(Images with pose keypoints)
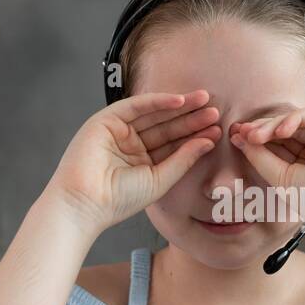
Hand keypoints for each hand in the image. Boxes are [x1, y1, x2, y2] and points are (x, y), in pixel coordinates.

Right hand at [48, 90, 220, 233]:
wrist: (85, 203)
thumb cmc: (119, 200)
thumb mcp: (160, 179)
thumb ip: (183, 159)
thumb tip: (208, 141)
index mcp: (141, 161)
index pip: (173, 144)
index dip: (195, 136)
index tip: (218, 130)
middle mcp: (130, 143)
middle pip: (166, 126)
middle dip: (191, 118)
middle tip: (216, 111)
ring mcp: (118, 131)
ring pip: (154, 114)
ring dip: (179, 107)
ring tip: (205, 101)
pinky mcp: (105, 120)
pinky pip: (135, 106)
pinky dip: (157, 101)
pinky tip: (179, 100)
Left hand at [228, 108, 304, 243]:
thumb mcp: (279, 177)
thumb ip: (260, 157)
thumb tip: (240, 138)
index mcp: (300, 161)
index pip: (274, 142)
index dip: (255, 137)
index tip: (236, 136)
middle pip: (282, 129)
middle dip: (260, 129)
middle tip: (243, 132)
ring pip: (295, 120)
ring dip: (273, 125)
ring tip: (257, 135)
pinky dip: (294, 119)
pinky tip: (280, 130)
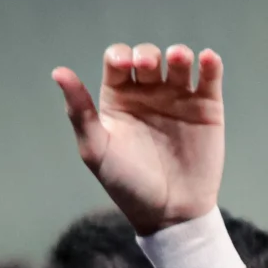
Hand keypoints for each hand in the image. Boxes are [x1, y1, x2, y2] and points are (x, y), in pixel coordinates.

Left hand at [53, 43, 226, 234]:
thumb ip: (79, 111)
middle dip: (147, 55)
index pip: (117, 61)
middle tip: (148, 67)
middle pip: (147, 57)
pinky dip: (210, 63)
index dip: (120, 56)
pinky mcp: (207, 109)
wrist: (170, 213)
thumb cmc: (127, 185)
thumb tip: (58, 72)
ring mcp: (179, 100)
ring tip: (179, 59)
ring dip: (179, 54)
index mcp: (119, 99)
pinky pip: (209, 78)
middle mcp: (148, 94)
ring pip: (179, 62)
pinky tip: (207, 59)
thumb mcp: (96, 150)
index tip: (123, 66)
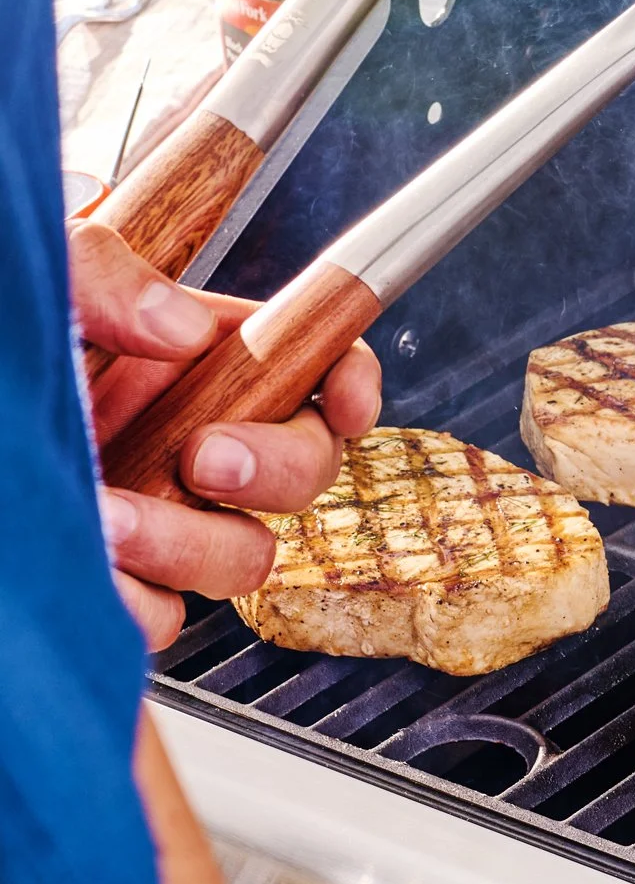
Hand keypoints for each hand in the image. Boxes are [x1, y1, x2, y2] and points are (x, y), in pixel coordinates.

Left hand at [70, 219, 381, 650]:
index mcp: (193, 351)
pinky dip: (133, 602)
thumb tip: (179, 328)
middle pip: (303, 473)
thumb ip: (106, 272)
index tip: (345, 404)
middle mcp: (186, 434)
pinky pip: (160, 615)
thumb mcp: (36, 268)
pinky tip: (83, 558)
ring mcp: (152, 509)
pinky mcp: (107, 576)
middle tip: (201, 459)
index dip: (349, 383)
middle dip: (271, 471)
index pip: (317, 362)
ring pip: (239, 557)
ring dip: (190, 546)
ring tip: (111, 519)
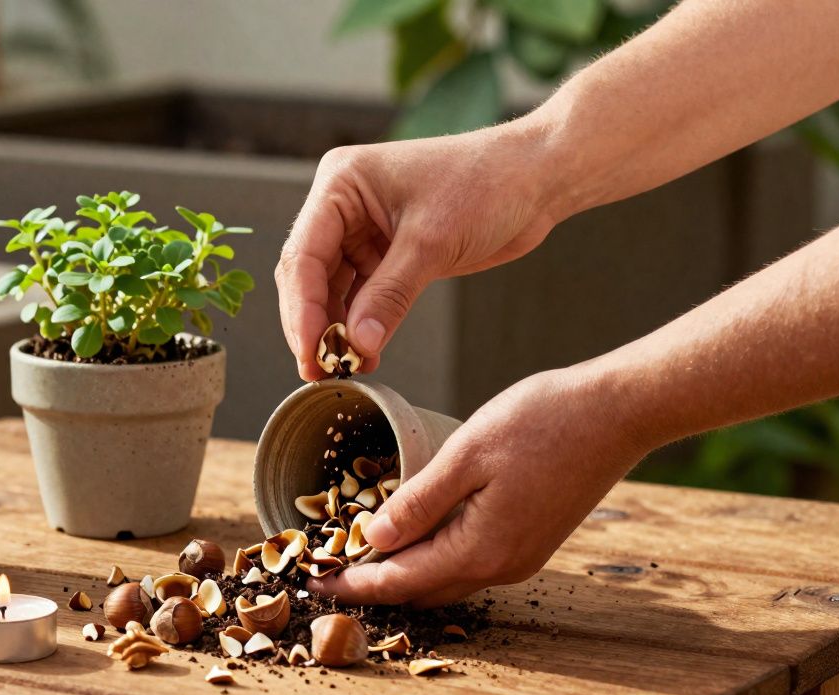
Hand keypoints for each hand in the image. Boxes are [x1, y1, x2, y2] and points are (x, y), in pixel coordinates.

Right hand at [275, 123, 560, 380]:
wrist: (536, 178)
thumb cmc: (486, 184)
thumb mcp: (432, 243)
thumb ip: (389, 295)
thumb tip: (356, 345)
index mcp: (340, 183)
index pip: (304, 254)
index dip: (302, 309)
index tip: (310, 351)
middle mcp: (342, 205)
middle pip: (308, 275)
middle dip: (312, 324)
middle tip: (319, 370)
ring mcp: (361, 229)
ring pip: (329, 290)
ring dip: (334, 330)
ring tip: (342, 370)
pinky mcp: (384, 252)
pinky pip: (359, 295)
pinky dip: (359, 325)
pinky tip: (365, 354)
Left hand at [308, 368, 651, 606]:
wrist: (617, 412)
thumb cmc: (544, 422)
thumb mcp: (467, 454)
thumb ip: (419, 502)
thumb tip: (376, 538)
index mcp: (481, 549)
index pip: (400, 580)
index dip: (353, 584)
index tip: (312, 583)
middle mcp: (502, 565)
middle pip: (421, 589)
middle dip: (372, 584)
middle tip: (327, 570)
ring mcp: (520, 556)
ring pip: (446, 579)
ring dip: (402, 571)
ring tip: (359, 553)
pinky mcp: (530, 540)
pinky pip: (468, 562)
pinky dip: (432, 557)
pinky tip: (412, 534)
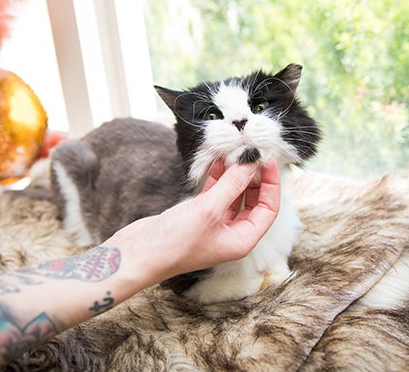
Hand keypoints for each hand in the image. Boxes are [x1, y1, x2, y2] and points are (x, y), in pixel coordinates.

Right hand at [109, 159, 280, 283]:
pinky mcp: (197, 217)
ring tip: (235, 152)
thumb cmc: (175, 242)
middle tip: (252, 153)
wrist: (137, 254)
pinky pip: (215, 194)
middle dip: (254, 177)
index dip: (271, 183)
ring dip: (235, 175)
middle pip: (253, 201)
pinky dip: (217, 178)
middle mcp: (231, 234)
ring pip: (233, 196)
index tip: (267, 159)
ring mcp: (214, 226)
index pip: (268, 208)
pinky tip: (217, 161)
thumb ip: (232, 184)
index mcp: (242, 240)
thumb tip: (252, 161)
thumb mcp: (209, 209)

What the task asks: Copy each line in the entries above where the word "Left" shows up.

Answer box:
Left hand at [228, 108, 304, 243]:
Left hand at [53, 43, 226, 234]:
Left hand at [70, 219, 381, 650]:
Left hand at [308, 368, 651, 606]:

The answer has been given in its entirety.